1980 yılından beridir futbolu çok yakından izleyen, istatistiklerini tutan biri olarak söyleyebilirim ki Okan Buruk’un en büyük hatası maçı kaybetmemek için oynaması olur. Eğer Galatasaray bu maçı eşit puanda bir final olarak görürse ve sahaya kazanmak için çıkarsa rahat kazanır. Hatta dostlarımın hoşgörüsüne sığınarak bir iddiada bulunayım, 4-1 kazanır. Yeter ki Okan Buruk 6 puanı unutsun ve kazanmak için sahaya çıksın.

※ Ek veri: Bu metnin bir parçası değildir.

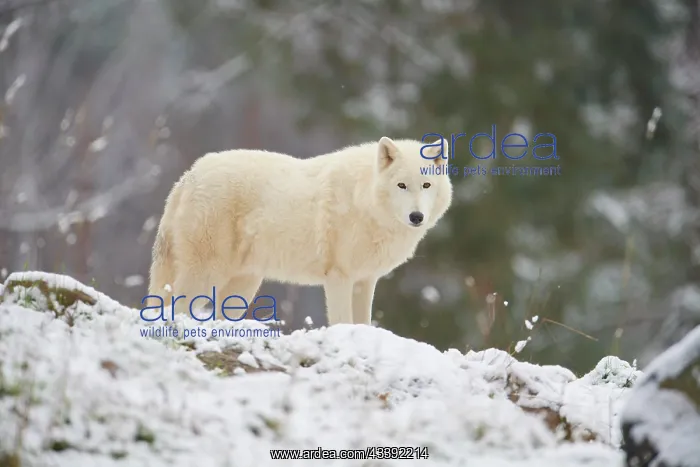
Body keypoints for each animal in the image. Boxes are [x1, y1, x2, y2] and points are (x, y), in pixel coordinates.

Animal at [147, 136, 453, 325]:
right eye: (402, 185)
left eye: (426, 185)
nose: (416, 216)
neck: (364, 200)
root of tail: (188, 176)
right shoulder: (339, 277)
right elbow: (343, 321)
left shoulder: (365, 281)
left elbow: (364, 324)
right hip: (206, 275)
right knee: (178, 309)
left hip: (242, 285)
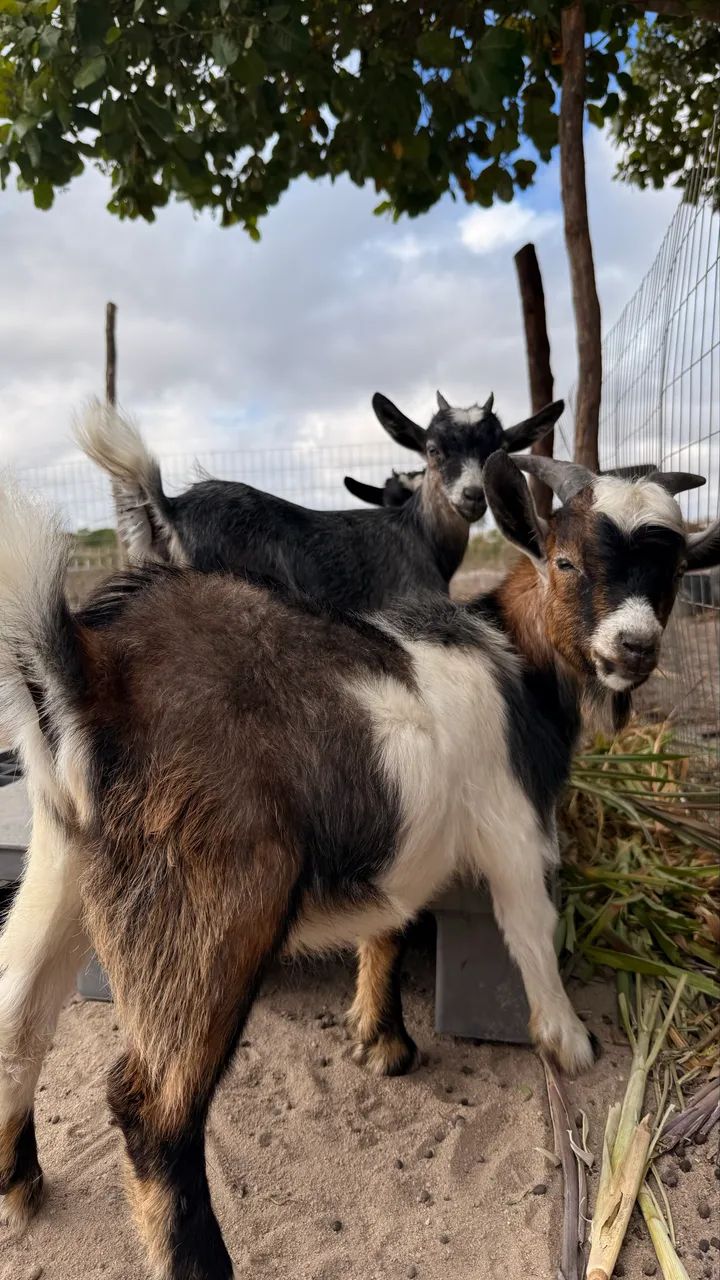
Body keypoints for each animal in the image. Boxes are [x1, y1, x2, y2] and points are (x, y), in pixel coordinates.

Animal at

Fenerbahçe şimdiden sezonu kaybetmişçesine hafta içinde bu maçtan çok Aziz Yıldırım’ın adaylığını konuştu. Camia olarak şimdiden kaybetmiş olmanın kabullenmesiyle paylaşımlar yapıyorlar. Bu psikoloji oyuncularını mutlaka olumsuz yönde etkileyecektir. İsmail Kartal’ın işi çok zor ama yapacağı en büyük hata 6 puan farka takılıp maçı kazanmak için oynarsa işi çok daha zor hale gelecektir. İsmail Kartal sanki tek maça, finale çıkıyormuşçasına oyun planı uygulamalıdır. Aksi halde hezimet gelebilir. O sebeple oyunu kontrolde tutmak ve rakibinin sabırsızlığından yararlanıp skoru lehine çevirebilmek puan durumu ne olursa olsun, gecenin sonunda Fenerbahçe’yi sezonun şampiyonu yapabilir.
Ulusal bir bayramda oynanacak, futbol tarihine şimdiden geçmeyi başaran bu karşılaşmada her iki takıma da başarı dilerken, tüm dostlarıma sonuç ne olursa olsun dostlarının kalbini kırmadan kutlama ve tebrik etmelerini diliyorum.